It was a beautiful room—tall windows on three sides with a panoramic view of Pago Pago Bay and its lush encompassing collapsed caldera, a high-domed Samoan ceiling from which hung imposing chandeliers of strung seashells. True, if you looked more closely, there were vertical cracks in the arched concrete columns and some of the windows could no longer be opened and others no longer closed. The carpet was best ignored. Who knew the last time the chandeliers had been lowered and cleaned? The main dining room at the government-run, once luxurious Rainmaker Hotel was slipping into its final days, but it was still a place where, out of habit, businessmen took politicians for lunch, the late ‘80s. Every Friday, John and Colin and I would meet there for lunch, and sometimes the entire afternoon.
John was John Kneubuhl, the afakasi Samoan playwright and retired, highly successful Hollywood writer. Uncle John, as we all knew him, was my island mentor, who had taken me into his family. At the time, he was writing his final great trilogy of plays collected in Think of a Garden. Colin was the British anthropologist and ethnomusicologist Colin Turnbull, author of The Forest People and The Mountain People. Colin and I had become close through letters before he retired to my village out on the western end of the island. Colin would pick up Uncle John then swing by the museum where I was working at the time running a folk arts program. We always ate at the Rainmaker, at the table closest to the view, our backs to the room.
What I remember best is the conversation. That is what I meant to write about, the sensation of those free-floating hours of talk.
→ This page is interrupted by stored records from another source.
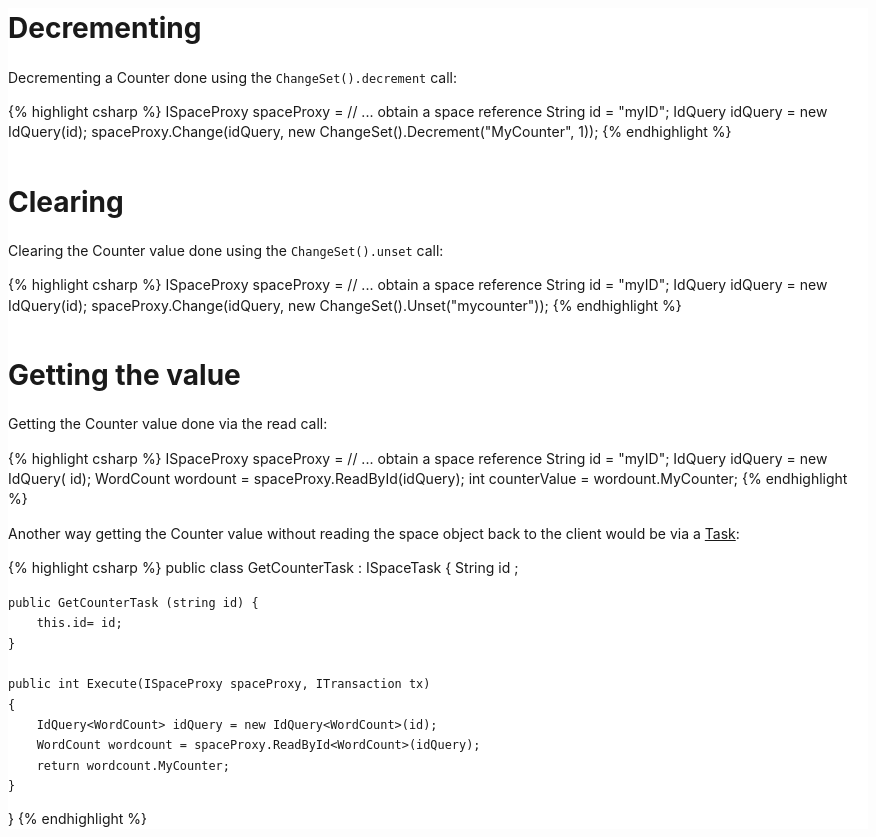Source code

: # Decrementing

Decrementing a Counter done using the `ChangeSet().decrement` call:

{% highlight csharp %}
ISpaceProxy spaceProxy = // ... obtain a space reference
String id = "myID";
IdQuery<WordCount> idQuery = new IdQuery<WordCount>(id);
spaceProxy.Change(idQuery, new ChangeSet().Decrement("MyCounter", 1));
{% endhighlight %}

# Clearing

Clearing the Counter value done using the `ChangeSet().unset` call:

{% highlight csharp %}
ISpaceProxy spaceProxy = // ... obtain a space reference
String id = "myID";
IdQuery<WordCount> idQuery = new IdQuery<WordCount>(id);
spaceProxy.Change(idQuery, new ChangeSet().Unset("mycounter"));
{% endhighlight %}

# Getting the value

Getting the Counter value done via the read call:

{% highlight csharp %}
ISpaceProxy spaceProxy = // ... obtain a space reference
String id = "myID";
IdQuery<WordCount> idQuery = new IdQuery<WordCount>( id);
WordCount wordount = spaceProxy.ReadById<WordCount>(idQuery);
int counterValue = wordount.MyCounter;
{% endhighlight %}

Another way getting the Counter value without reading the space object back to the client would be via a [Task](./task-execution-over-the-space.html):

{% highlight csharp %}
public class GetCounterTask : ISpaceTask<int>
{
    String id ;

	public GetCounterTask (string id) {
		this.id= id;
	}

	public int Execute(ISpaceProxy spaceProxy, ITransaction tx)
	{
		IdQuery<WordCount> idQuery = new IdQuery<WordCount>(id);
		WordCount wordcount = spaceProxy.ReadById<WordCount>(idQuery);
		return wordcount.MyCounter;
	}
}
{% endhighlight %}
After thirty years, I can be excused for not recalling the topics of our conversation. Much of the time I just listened. I was junior to both of them by twenty-plus years, and I very much felt that. I can tell you what we did not talk about—politics, sports, current events, religion, ourselves. Both John and Colin had been trained as classical pianists, and sometimes they would disappear into discussions about Shubert or someone and I was wholly excluded. There were never any arguments. Voices were never raised, except in laughter or to get the waiter’s attention for another round of drinks. Usually, we three were the last luncheon patrons remaining.
Both John and Colin have been dead a quarter of a century now and the Rainmaker removed as rubble. Nostalgia serves no one, but I wonder where that world of conversation has gone, that camaraderie of minds dueling with reality? Not a Tweet nor text nor voice mail, but that open-ended art of personal discourse that engages all the senses with the intellect, the leisure of it all. We three amigos leaving the Rainmaker on a late, hot Friday afternoon, already looking forward to our next raconteur rendezvous a short week hence.
2 thoughts on “Fridays at the Rainmaker”
Nostalgia makes me more nostalgic, and in this piece, that’s a good enough purpose. I was also drifting back to Uncle John and Aunt Dotsy’s wrap-around porch in their unique dunnage home in Olo. Many great conversations there, too, sometimes drifting through the screen and trailing off with the trades, or muted by those heavy tropic downpours I listened a lot.
Thanks for the nostalgic snippet John.